The existing public right of way is proposed to be re-aligned through the housing development. This is apparently due to safety concerns about the new houses having a public right of way alongside their back gardens. This public right of way has been in existence for many years and already runs behind existing properties. There is no need to change this right of way as it can exist alongside this development.

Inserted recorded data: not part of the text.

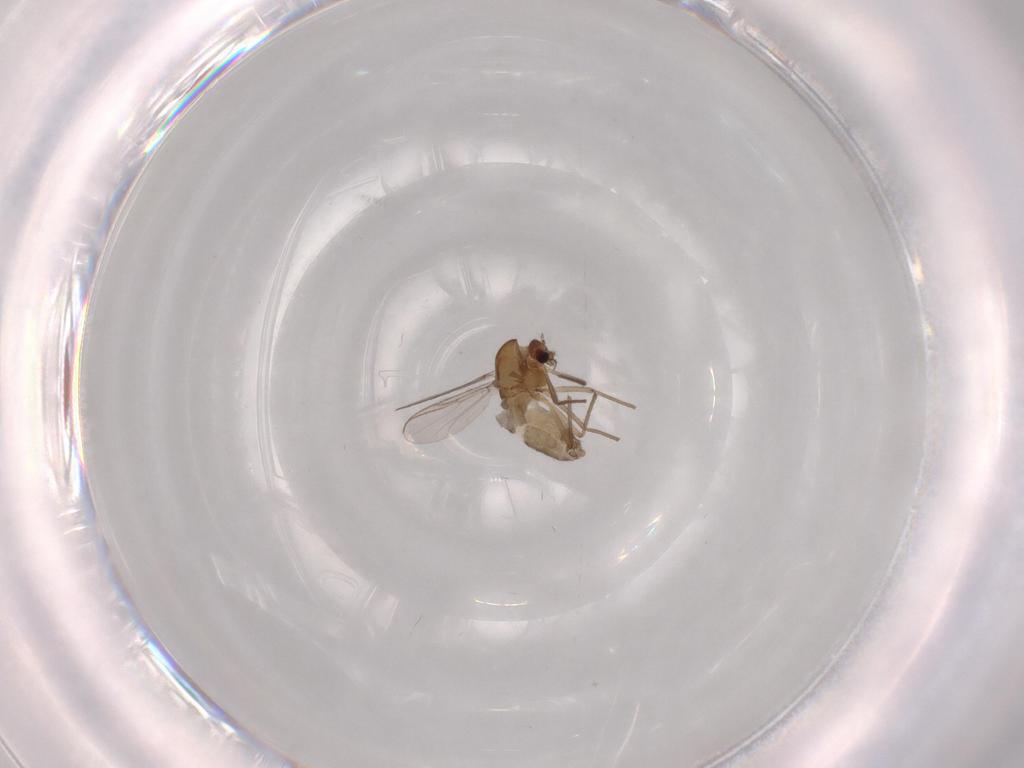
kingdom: Animalia
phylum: Arthropoda
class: Insecta
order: Diptera
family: Chironomidae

Given the distance from employment, the town centre and the nearest bus stops this development is highly likely to increase traffic and increase strain on the already near capacity A1150 at Whinfield Road. It will undoubtedly increase traffic congestion and pollution in the area.
The development is contrary to policy IN2 of the Draft Local Plan as more than 80% of the site is greater than 400m walking distance of a bus stop. The plans submitted state that access to the site is within 400m but this is just at the access point and not the development itself.
The National Planning Policy Framework states that development should seek to address the needs of people with disabilities & reduced mobility in relation to all modes of transport.
This is clearly not achieved if the nearest bus stop is in excess of 400m away and the nearest local facilities are over 600m away.
Resident and non-resident parking on Sparrow Hall Drive currently already severely reduces traffic flow and additional journeys at key parts of the day will impact on this severity resulting in traffic safety issues, especially now given the growth of this development.
The suggested additional journey data included in the application seems rather low considering that it is reasonable to assume that most of the dwellings will be occupied by families, many of whom will potentially have at least 2 cars.
The Transport Assessment or the Addendum report is not easy to comprehend and needs to be written in such a way which is open to scrutiny and examination by the general public which we feel it is currently not.
The suggestion that the junction of Whinbush Way/Whinfield Road will operate satisfactorily during peak periods is flawed. As it currently stands this junction does not operate properly during peak periods and an additional traffic from this development would exacerbate this problem further. The council have already highlighted the need for the Darlington Northern Link Road because of traffic issues along A1150/Whinfield Road.
The original study and the addendum study conducted by Bellway only looks at the impact of this development, however, there are also further developments within the ward, namely the impact of the Skerningham Garden Village and developments across the Borough which will also impact heavily on the A1150, Whinbush Way and Barmpton Lane. These will undoubtedly result in unacceptable levels of traffic congestion and traffic pollution in the Whinfield Ward. These should also absolutely be considered alongside this application as they cannot be separated.

General Comments

This site was included in the Draft Local Plan (albeit under the heading of Elm Tree) which was consulted upon earlier in the year. The whole point of the consultation was to ask the people of Darlington what they thought about the plan and where they wanted to see development and where they did not. The results of this consultation are yet to be published so, as this development was part of that consultation, it should be rejected until the outcome of that consultation and the Local Plan is approved. If not, then it would make a mockery of the whole consultation and Draft Plan process.